The Cult of Saints project at the 17th International Conference of Patristic Studies, Oxford 10-14 August 2015

The Cult of Saints project was well represented at the Patristics conference, with four team members giving papers.  One of the plenary sessions was addressed by Robert Wiśniewski, who discussed whether there really was a difference in the treatment of relics (in particular the dismemberment  of bodies) between East and West in the late antique period, as traditionally supposed (with ‘the East’ supposedly much more ready to distribute corporeal relics than ‘the West’).  His conclusion was that, while there were regional differences in how relics were treated and distributed, these cannot remotely be simplified to a simple binary distinction between western and eastern practice, but were much more complex and nuanced. Efthymios Rizos presented the thinking behind our database, and explained how it would be useable by scholars and a wider public, at an ‘Instrumenta Studiorum’ session of the conference, dedicated precisely to new tools of study.  The session was attended by members of other projects involved in producing electronic resources, and led to some fruitful exchanges of ideas and possibilities of collaboration.
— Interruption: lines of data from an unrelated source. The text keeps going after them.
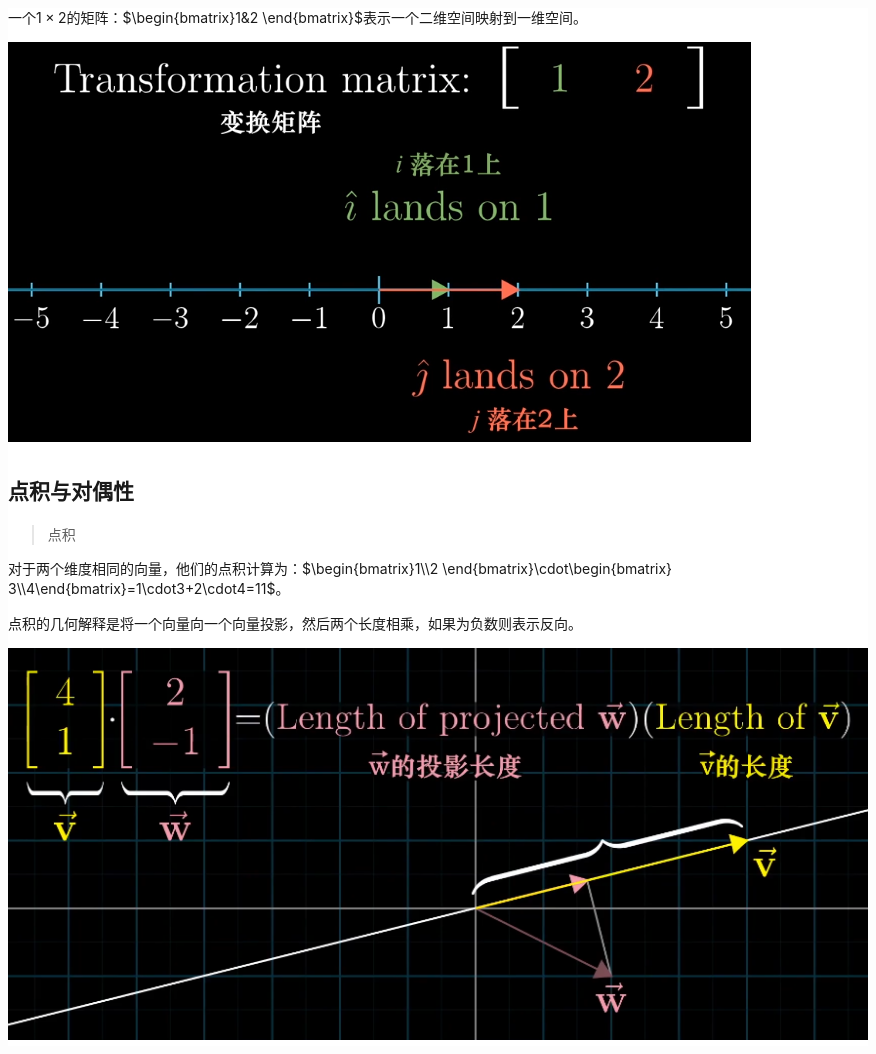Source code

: 

一个$1\times 2$的矩阵：$\begin{bmatrix}1&2 \end{bmatrix}$表示一个二维空间映射到一维空间。

![image-20200921205137915](img/线性代数/image-20200921205137915.png)



## 点积与对偶性

> 点积

 对于两个维度相同的向量，他们的点积计算为：$\begin{bmatrix}1\\2 \end{bmatrix}\cdot\begin{bmatrix} 3\\4\end{bmatrix}=1\cdot3+2\cdot4=11$。

点积的几何解释是将一个向量向一个向量投影，然后两个长度相乘，如果为负数则表示反向。

![image-20200921213129723](img/线性代数/image-20200921213129723.png)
One of the workshops of the conference was dedicated to ‘Marginal saints, and disputed saints, in the late antique East and West’.   Bryan Ward-Perkins explained, using examples from the evidence of Gregory of Tours, how working on the project we have come to a highly inclusive definition of a ‘saint’ (in other words, of the men and women we are considering) – as anyone for whom there is reasonable evidence of cult, however temporary and however misguided in the view of the source that records this.  Marta Tycner introduced our most extensive, but also most difficult, text, the Martyrologium Hieronymianum (a massive compilation of saints’ feast-days, that survives in variant versions of a 7th-century redaction produced in Gaul).  By examining part of one day’s entry, she showed how scribal error has produced a mass of ill-understood names of saints, the understanding of which has often been complicated, rather than simplified, by scholarly attempts to make the evidence fit what ‘ought’ to be there.